━━ Exercise material

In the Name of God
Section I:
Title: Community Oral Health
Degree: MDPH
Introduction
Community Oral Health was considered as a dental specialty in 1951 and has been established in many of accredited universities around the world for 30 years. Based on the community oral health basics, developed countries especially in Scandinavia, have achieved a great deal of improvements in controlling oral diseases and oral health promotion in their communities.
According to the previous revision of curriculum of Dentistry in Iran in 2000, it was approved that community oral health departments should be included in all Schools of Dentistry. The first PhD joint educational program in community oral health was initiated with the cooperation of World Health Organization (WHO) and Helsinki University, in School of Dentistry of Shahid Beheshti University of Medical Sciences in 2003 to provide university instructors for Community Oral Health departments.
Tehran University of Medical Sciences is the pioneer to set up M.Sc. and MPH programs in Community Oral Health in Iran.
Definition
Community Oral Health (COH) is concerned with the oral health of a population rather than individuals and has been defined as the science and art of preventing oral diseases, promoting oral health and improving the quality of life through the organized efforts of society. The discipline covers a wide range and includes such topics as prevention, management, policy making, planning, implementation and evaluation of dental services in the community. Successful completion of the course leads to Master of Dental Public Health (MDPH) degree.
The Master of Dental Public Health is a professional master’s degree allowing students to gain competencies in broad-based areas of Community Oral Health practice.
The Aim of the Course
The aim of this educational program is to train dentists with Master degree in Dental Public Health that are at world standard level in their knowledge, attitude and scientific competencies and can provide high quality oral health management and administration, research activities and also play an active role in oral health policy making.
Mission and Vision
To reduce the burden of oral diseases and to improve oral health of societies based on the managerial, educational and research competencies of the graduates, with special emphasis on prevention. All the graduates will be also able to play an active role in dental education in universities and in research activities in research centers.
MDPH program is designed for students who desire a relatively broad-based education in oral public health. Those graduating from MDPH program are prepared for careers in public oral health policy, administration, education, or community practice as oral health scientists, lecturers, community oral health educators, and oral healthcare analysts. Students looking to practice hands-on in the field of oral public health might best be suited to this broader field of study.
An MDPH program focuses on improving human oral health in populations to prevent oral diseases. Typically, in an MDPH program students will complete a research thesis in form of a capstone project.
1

━━━━

Exercise description: Only the lines from the one containing "To reduce the" through the one containing "MDPH program is" are to be retyped, both boundary lines included, with no other material.

Solution:
To reduce the burden of oral diseases and to improve oral health of societies based on the managerial, educational and research competencies of the graduates, with special emphasis on prevention. All the graduates will be also able to play an active role in dental education in universities and in research activities in research centers.
MDPH program is designed for students who desire a relatively broad-based education in oral public health. Those graduating from MDPH program are prepared for careers in public oral health policy, administration, education, or community practice as oral health scientists, lecturers, community oral health educators, and oral healthcare analysts. Students looking to practice hands-on in the field of oral public health might best be suited to this broader field of study.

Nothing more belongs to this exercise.